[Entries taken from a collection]

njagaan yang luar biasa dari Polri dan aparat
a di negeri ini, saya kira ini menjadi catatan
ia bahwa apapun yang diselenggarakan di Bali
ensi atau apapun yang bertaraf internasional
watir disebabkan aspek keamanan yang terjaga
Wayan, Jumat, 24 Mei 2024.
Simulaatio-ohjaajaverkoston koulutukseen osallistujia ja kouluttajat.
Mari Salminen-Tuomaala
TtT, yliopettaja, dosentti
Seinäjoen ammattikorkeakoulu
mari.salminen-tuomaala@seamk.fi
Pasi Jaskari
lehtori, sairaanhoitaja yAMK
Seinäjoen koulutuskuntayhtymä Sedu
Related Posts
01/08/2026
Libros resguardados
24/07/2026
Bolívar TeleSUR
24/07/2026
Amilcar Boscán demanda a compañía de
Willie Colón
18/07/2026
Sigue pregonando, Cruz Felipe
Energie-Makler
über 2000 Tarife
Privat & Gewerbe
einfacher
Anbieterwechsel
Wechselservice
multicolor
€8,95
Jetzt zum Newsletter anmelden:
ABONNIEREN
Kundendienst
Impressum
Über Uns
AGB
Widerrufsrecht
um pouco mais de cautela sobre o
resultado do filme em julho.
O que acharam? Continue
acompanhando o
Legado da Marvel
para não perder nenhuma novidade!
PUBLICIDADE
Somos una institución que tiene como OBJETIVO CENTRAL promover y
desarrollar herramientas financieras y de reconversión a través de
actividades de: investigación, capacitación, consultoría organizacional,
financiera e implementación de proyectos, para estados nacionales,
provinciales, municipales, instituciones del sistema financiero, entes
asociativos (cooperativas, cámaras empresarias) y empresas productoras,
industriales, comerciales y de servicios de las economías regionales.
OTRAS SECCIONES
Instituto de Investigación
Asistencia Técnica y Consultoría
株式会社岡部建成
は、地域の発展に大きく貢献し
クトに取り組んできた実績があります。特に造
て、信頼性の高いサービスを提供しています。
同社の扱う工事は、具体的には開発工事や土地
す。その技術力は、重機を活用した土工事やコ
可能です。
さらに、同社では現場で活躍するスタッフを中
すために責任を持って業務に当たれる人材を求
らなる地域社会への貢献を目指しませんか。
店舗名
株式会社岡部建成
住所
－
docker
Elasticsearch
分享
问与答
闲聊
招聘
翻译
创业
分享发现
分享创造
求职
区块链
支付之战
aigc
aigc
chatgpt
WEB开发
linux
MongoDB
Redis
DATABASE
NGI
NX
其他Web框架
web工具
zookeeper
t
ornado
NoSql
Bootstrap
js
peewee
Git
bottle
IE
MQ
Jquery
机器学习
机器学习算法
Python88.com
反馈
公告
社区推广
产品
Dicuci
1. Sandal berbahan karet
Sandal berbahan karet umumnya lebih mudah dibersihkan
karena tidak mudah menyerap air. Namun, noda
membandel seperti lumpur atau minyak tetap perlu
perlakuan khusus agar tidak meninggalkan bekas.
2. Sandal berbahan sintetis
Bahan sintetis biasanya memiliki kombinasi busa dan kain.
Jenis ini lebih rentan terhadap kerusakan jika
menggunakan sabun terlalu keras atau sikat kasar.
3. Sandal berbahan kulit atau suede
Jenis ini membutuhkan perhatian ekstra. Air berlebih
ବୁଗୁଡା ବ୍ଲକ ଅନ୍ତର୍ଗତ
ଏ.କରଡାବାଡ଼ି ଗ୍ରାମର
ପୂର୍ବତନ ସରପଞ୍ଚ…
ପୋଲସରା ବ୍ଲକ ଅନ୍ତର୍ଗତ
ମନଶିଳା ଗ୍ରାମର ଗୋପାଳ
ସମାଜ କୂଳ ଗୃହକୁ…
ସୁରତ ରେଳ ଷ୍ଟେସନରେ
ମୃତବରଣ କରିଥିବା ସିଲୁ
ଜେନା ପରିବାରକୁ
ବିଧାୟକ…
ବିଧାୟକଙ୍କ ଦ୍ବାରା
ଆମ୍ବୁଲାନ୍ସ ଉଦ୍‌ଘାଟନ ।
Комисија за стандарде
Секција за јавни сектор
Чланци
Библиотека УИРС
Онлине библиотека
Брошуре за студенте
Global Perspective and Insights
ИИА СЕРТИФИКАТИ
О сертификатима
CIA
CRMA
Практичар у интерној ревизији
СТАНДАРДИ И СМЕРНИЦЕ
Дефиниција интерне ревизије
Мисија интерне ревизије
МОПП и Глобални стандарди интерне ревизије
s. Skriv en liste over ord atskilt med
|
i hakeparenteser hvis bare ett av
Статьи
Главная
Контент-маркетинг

◆ **ABOUT THIS EXERCISE**
Go through the entries above and reproduce each one exactly.

◆ **RESULT**
njagaan yang luar biasa dari Polri dan aparat
a di negeri ini, saya kira ini menjadi catatan
ia bahwa apapun yang diselenggarakan di Bali
ensi atau apapun yang bertaraf internasional
watir disebabkan aspek keamanan yang terjaga
Wayan, Jumat, 24 Mei 2024.
Simulaatio-ohjaajaverkoston koulutukseen osallistujia ja kouluttajat.
Mari Salminen-Tuomaala
TtT, yliopettaja, dosentti
Seinäjoen ammattikorkeakoulu
mari.salminen-tuomaala@seamk.fi
Pasi Jaskari
lehtori, sairaanhoitaja yAMK
Seinäjoen koulutuskuntayhtymä Sedu
Related Posts
01/08/2026
Libros resguardados
24/07/2026
Bolívar TeleSUR
24/07/2026
Amilcar Boscán demanda a compañía de
Willie Colón
18/07/2026
Sigue pregonando, Cruz Felipe
Energie-Makler
über 2000 Tarife
Privat & Gewerbe
einfacher
Anbieterwechsel
Wechselservice
multicolor
€8,95
Jetzt zum Newsletter anmelden:
ABONNIEREN
Kundendienst
Impressum
Über Uns
AGB
Widerrufsrecht
um pouco mais de cautela sobre o
resultado do filme em julho.
O que acharam? Continue
acompanhando o
Legado da Marvel
para não perder nenhuma novidade!
PUBLICIDADE
Somos una institución que tiene como OBJETIVO CENTRAL promover y
desarrollar herramientas financieras y de reconversión a través de
actividades de: investigación, capacitación, consultoría organizacional,
financiera e implementación de proyectos, para estados nacionales,
provinciales, municipales, instituciones del sistema financiero, entes
asociativos (cooperativas, cámaras empresarias) y empresas productoras,
industriales, comerciales y de servicios de las economías regionales.
OTRAS SECCIONES
Instituto de Investigación
Asistencia Técnica y Consultoría
株式会社岡部建成
は、地域の発展に大きく貢献し
クトに取り組んできた実績があります。特に造
て、信頼性の高いサービスを提供しています。
同社の扱う工事は、具体的には開発工事や土地
す。その技術力は、重機を活用した土工事やコ
可能です。
さらに、同社では現場で活躍するスタッフを中
すために責任を持って業務に当たれる人材を求
らなる地域社会への貢献を目指しませんか。
店舗名
株式会社岡部建成
住所
－
docker
Elasticsearch
分享
问与答
闲聊
招聘
翻译
创业
分享发现
分享创造
求职
区块链
支付之战
aigc
aigc
chatgpt
WEB开发
linux
MongoDB
Redis
DATABASE
NGI
NX
其他Web框架
web工具
zookeeper
t
ornado
NoSql
Bootstrap
js
peewee
Git
bottle
IE
MQ
Jquery
机器学习
机器学习算法
Python88.com
反馈
公告
社区推广
产品
Dicuci
1. Sandal berbahan karet
Sandal berbahan karet umumnya lebih mudah dibersihkan
karena tidak mudah menyerap air. Namun, noda
membandel seperti lumpur atau minyak tetap perlu
perlakuan khusus agar tidak meninggalkan bekas.
2. Sandal berbahan sintetis
Bahan sintetis biasanya memiliki kombinasi busa dan kain.
Jenis ini lebih rentan terhadap kerusakan jika
menggunakan sabun terlalu keras atau sikat kasar.
3. Sandal berbahan kulit atau suede
Jenis ini membutuhkan perhatian ekstra. Air berlebih
ବୁଗୁଡା ବ୍ଲକ ଅନ୍ତର୍ଗତ
ଏ.କରଡାବାଡ଼ି ଗ୍ରାମର
ପୂର୍ବତନ ସରପଞ୍ଚ…
ପୋଲସରା ବ୍ଲକ ଅନ୍ତର୍ଗତ
ମନଶିଳା ଗ୍ରାମର ଗୋପାଳ
ସମାଜ କୂଳ ଗୃହକୁ…
ସୁରତ ରେଳ ଷ୍ଟେସନରେ
ମୃତବରଣ କରିଥିବା ସିଲୁ
ଜେନା ପରିବାରକୁ
ବିଧାୟକ…
ବିଧାୟକଙ୍କ ଦ୍ବାରା
ଆମ୍ବୁଲାନ୍ସ ଉଦ୍‌ଘାଟନ ।
Комисија за стандарде
Секција за јавни сектор
Чланци
Библиотека УИРС
Онлине библиотека
Брошуре за студенте
Global Perspective and Insights
ИИА СЕРТИФИКАТИ
О сертификатима
CIA
CRMA
Практичар у интерној ревизији
СТАНДАРДИ И СМЕРНИЦЕ
Дефиниција интерне ревизије
Мисија интерне ревизије
МОПП и Глобални стандарди интерне ревизије
s. Skriv en liste over ord atskilt med
|
i hakeparenteser hvis bare ett av
Статьи
Главная
Контент-маркетинг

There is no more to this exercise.